I've Been Putting This Off For a Long Time...
Afternoon Marines, first poster here.
I'm not quite sure where to start off, so I'll just start doing a brain dump. I'm a prior Sergeant, 7041/0916 with a little over a year of IRR Duty left on my contract. Back in 2006, I was told that if I went in as an Open Contract, I would get an 03 MOS like I wanted. I'm sure you all know where this is going.
Since I was a kid, I had always wanted to join the military and get into an SF position of some sort. Well, fate would have it another way and I got stuck riding a desk for four years. My only outlet for my frustration was being a Martial Arts Instructor and taking Tactical Shooting course slots whenever they would come around.
At the end of my Active Contract, I was slated to go CI/HUMINT. I passed the screening board and got the acceptance letter; however, I made one fatal mistake: I went home on leave for two weeks before signing the contract. I thought home is where I wanted to be and ended up EASing. A few years later, I have a degree in IT, a house after living in multiple apartments, and a girlfriend of 2+ years that I can see myself marrying.
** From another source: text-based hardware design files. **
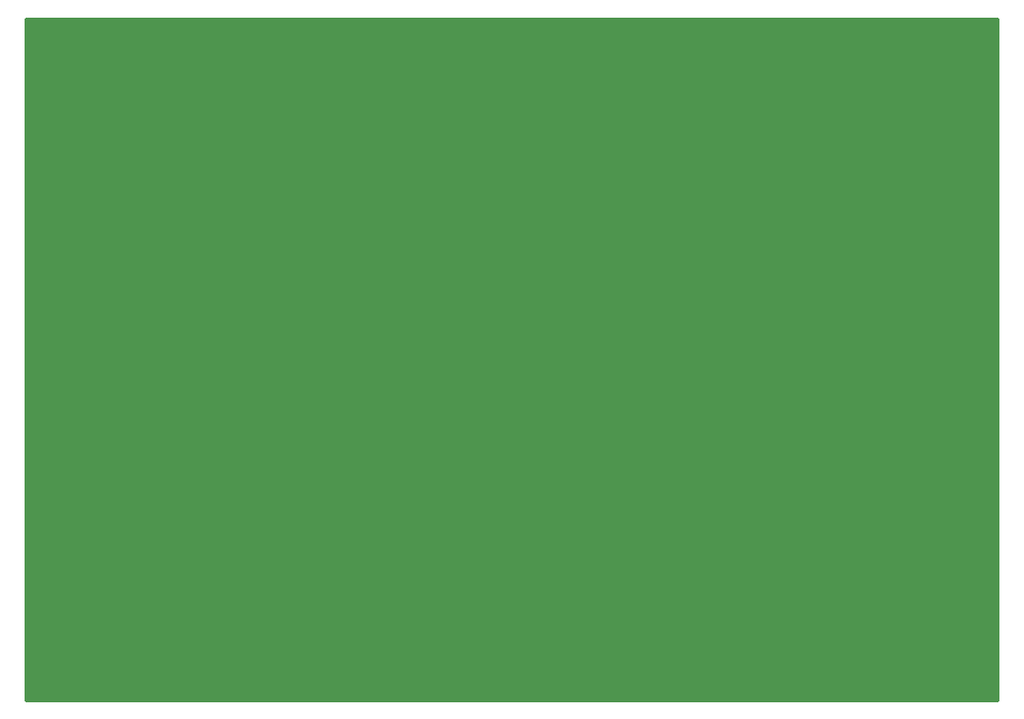
<source format=gbr>
G04 #@! TF.FileFunction,Profile,NP*
%FSLAX46Y46*%
G04 Gerber Fmt 4.6, Leading zero omitted, Abs format (unit mm)*
G04 Created by KiCad (PCBNEW 4.0.7-e1-6374~58~ubuntu14.04.1) date Fri Aug 18 19:44:06 2017*
%MOMM*%
%LPD*%
G01*
G04 APERTURE LIST*
%ADD10C,0.100000*%
%ADD11C,0.254000*%
G04 APERTURE END LIST*
D10*
D11*
G36*
X147873000Y-72873000D02*
X64127000Y-72873000D01*
X64127000Y-14127000D01*
X147873000Y-14127000D01*
X147873000Y-72873000D01*
X147873000Y-72873000D01*
G37*
X147873000Y-72873000D02*
X64127000Y-72873000D01*
X64127000Y-14127000D01*
X147873000Y-14127000D01*
X147873000Y-72873000D01*
M02*

</source>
Thing is, something just hasn't felt right since I've been out. Getting stuck in my standard-issue office chair for 4 years despite my original intentions left me overall unfulfilled and still wanting to go out and get some. I know most of you may ask "well, why did you get out in the first place?", and I honestly don't have an answer to that.
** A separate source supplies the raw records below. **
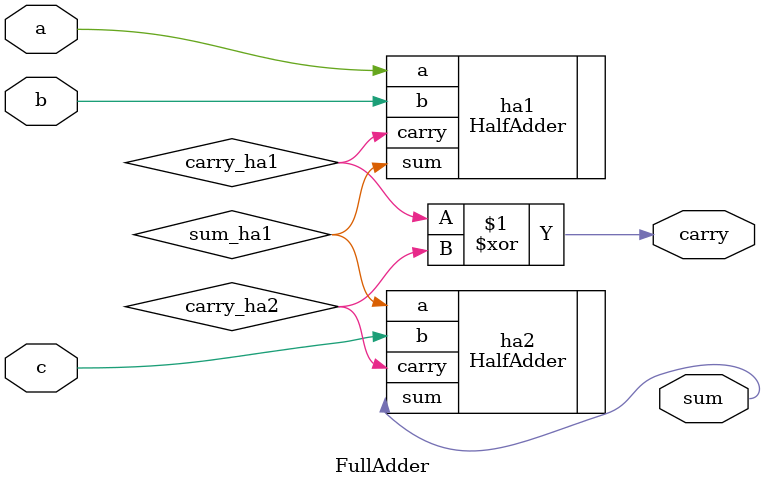
<source format=v>
module FullAdder
(
    input a,
    input b,
    input c,
    output sum,
    output carry
);

wire sum_ha1, carry_ha1, carry_ha2;

HalfAdder ha1
(
    .a(a),
    .b(b),
    .sum(sum_ha1),
    .carry(carry_ha1)
);

HalfAdder ha2
(
    .a(sum_ha1),
    .b(c),
    .sum(sum),
    .carry(carry_ha2)
);

assign carry = carry_ha1 ^ carry_ha2;

endmodule

</source>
I'm tired of sitting at a desk when I'd rather be out in MOUT town or at the range. So, I guess I realize I made a huge mistake and I should have stayed in and lat-moved, but now I'm asking for help. I go through bouts of severe depression when I think about what I wanted to do with my life and the fact that I'm now 26 and nearing the point where most SF Schools won't take me once I age another year (correct me if I'm wrong).
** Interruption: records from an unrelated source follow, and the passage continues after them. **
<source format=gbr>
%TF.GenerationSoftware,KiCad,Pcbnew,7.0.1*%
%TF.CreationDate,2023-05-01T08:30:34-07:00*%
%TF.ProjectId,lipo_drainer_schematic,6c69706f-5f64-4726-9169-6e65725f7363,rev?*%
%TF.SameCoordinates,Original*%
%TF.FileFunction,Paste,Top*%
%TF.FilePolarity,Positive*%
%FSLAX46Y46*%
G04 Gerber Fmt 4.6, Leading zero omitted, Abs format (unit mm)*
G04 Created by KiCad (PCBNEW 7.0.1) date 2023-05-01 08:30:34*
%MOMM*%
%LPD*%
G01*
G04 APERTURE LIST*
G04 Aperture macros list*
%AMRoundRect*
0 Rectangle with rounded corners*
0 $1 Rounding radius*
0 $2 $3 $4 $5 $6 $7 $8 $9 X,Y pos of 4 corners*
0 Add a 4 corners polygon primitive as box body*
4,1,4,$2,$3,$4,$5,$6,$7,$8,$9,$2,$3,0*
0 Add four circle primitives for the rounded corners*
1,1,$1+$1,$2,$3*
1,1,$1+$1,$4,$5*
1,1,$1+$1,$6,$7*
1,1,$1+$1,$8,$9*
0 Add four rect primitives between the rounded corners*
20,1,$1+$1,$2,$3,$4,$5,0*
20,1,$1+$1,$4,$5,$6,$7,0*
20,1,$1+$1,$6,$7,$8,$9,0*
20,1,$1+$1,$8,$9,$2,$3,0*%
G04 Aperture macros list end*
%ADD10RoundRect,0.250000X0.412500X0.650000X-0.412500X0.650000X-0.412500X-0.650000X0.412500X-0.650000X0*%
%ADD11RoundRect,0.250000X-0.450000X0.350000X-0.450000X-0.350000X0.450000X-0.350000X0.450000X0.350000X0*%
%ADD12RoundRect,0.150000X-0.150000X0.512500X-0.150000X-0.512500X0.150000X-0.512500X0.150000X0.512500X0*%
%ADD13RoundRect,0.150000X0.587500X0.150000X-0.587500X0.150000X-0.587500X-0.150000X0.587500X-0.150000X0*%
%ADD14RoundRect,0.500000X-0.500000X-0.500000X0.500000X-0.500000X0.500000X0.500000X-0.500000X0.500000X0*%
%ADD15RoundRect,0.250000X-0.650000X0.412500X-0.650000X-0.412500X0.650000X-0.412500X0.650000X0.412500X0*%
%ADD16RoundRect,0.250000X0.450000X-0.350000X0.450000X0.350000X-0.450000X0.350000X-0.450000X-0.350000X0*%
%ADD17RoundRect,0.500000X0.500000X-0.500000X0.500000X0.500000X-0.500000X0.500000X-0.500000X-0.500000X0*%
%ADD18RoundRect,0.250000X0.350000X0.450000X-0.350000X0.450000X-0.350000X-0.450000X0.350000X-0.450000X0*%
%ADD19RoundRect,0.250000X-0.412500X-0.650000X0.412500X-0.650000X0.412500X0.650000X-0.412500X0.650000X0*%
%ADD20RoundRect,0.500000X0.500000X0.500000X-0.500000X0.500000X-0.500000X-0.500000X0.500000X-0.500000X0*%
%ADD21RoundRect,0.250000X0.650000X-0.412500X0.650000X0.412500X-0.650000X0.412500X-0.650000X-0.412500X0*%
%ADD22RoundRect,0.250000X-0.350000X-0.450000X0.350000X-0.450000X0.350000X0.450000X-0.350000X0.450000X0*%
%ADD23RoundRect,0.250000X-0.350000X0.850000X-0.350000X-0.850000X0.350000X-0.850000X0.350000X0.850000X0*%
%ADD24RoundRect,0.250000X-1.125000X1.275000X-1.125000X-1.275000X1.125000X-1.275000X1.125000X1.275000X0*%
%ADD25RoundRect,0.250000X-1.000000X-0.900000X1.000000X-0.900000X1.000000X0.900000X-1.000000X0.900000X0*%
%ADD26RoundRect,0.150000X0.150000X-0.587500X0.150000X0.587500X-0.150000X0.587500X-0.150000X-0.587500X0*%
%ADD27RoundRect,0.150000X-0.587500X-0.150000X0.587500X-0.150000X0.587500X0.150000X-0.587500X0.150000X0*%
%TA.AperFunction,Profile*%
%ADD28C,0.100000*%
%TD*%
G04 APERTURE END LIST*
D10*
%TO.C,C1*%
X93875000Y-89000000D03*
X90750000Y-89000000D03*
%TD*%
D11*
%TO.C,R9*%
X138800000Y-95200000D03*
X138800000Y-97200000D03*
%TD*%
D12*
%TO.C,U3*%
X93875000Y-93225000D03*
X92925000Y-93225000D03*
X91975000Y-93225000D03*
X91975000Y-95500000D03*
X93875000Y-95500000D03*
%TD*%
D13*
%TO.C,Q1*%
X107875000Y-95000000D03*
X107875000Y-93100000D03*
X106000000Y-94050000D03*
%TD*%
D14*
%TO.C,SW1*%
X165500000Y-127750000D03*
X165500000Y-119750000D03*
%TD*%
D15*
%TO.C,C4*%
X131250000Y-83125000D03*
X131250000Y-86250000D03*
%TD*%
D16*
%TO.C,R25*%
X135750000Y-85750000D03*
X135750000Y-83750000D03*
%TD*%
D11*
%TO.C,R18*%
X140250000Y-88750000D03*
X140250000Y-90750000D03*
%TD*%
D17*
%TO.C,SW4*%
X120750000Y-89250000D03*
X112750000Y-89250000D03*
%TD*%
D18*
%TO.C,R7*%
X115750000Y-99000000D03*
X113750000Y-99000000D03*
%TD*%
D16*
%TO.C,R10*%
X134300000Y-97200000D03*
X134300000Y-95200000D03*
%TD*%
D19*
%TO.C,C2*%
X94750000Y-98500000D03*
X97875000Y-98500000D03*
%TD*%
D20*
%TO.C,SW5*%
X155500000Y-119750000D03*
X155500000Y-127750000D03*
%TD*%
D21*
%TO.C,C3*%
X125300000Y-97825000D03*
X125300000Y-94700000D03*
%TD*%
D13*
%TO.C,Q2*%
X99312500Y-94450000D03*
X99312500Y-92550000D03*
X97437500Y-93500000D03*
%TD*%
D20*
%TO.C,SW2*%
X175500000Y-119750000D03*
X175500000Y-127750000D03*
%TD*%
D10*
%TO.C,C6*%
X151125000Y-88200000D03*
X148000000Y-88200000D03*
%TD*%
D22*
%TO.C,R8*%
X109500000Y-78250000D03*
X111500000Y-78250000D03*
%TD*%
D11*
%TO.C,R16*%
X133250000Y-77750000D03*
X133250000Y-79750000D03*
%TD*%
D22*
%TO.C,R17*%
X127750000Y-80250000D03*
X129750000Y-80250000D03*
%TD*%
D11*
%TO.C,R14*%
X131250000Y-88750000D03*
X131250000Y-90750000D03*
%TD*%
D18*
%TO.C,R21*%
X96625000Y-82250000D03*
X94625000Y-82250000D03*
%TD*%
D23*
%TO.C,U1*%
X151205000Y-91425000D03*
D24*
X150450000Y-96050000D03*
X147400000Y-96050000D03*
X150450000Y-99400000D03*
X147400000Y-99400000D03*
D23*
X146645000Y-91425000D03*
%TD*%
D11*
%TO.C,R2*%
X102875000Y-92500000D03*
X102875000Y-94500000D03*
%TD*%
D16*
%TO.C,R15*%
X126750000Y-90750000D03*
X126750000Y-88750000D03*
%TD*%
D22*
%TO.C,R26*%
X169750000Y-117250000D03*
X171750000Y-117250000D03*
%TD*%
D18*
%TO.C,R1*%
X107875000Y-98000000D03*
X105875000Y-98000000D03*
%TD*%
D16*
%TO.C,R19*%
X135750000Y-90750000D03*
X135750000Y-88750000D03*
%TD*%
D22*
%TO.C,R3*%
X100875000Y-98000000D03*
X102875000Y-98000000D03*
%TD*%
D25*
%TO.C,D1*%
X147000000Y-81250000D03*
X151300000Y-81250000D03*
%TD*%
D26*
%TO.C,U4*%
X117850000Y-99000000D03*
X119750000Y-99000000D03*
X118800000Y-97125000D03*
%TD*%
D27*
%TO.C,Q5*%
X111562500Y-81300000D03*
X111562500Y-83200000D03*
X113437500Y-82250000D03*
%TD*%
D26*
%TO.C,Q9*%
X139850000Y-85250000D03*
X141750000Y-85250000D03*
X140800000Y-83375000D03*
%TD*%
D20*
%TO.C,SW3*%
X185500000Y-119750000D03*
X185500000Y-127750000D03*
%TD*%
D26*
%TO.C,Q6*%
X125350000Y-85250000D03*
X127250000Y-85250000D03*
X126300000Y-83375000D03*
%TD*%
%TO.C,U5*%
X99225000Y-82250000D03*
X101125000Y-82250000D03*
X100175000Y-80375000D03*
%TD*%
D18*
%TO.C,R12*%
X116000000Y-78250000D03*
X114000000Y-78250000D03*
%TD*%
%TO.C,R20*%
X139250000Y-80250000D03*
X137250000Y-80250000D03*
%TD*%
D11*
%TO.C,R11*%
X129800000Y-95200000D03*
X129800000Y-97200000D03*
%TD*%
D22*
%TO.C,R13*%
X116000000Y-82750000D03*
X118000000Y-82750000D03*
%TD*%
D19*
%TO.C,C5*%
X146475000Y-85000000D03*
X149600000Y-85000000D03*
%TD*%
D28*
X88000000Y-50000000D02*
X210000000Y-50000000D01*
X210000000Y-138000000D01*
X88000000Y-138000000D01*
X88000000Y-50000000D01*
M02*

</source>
The other thing to this dilemma is the old girl. Please spare me the "you ain't married yet, son. Go do your thing" bs. I heard all of that my entire career in the Marines. It's a different situation when you've lived with them for the entire stint of your relationship. She may as well be my wife. What can I do to relieve myself of this desk that I've been sitting in almost my entire adult life?
-I've considered LEO, but I heard that I'd have to patrol for at least 2 years before I could try out for SWAT or Sniper school.
-I've considered Army Reserves and have actually been in an Army Recruiting office to speak with someone:
1. I'd only get E4, and it probably won't even be Corporal E4.
2. I'm not sure if our relationship can handle the strain of a 1 year Deployment.
3. I'd eventually try out for SF, and they have Reserve SF Units (which is weird to me, but beneficial).
-I've contacted a Prior Service USMC Recruiter about lat-moving to an 03 MOS and going Reserves. He told me I missed the mark by 1 month due to a new MarAdmin. It states that an E5 with 2 years TIG cannot lat-move.
-Considered MARSOC but again, I don't know how difficult deploying with a loved one back home is.
I guess I'm just asking for advice. How do I beat the 1st CivDiv blues, what are my options, what suggestions do you guys have for relationships being put on Deployment strain, similar stories, etc. etc.
Yes, I know and weighed the potential implications of getting into an 03 Unit as an NCO. I've read the stories and heard the complaints. I would have done it and listened to a non-boot LCpl. I'm not dumb enough to assume I know more about combat just because I have more chevrons on my collar. People's lives would depend on me not being full of myself.
**inb4 "lol POG just stay at your desk."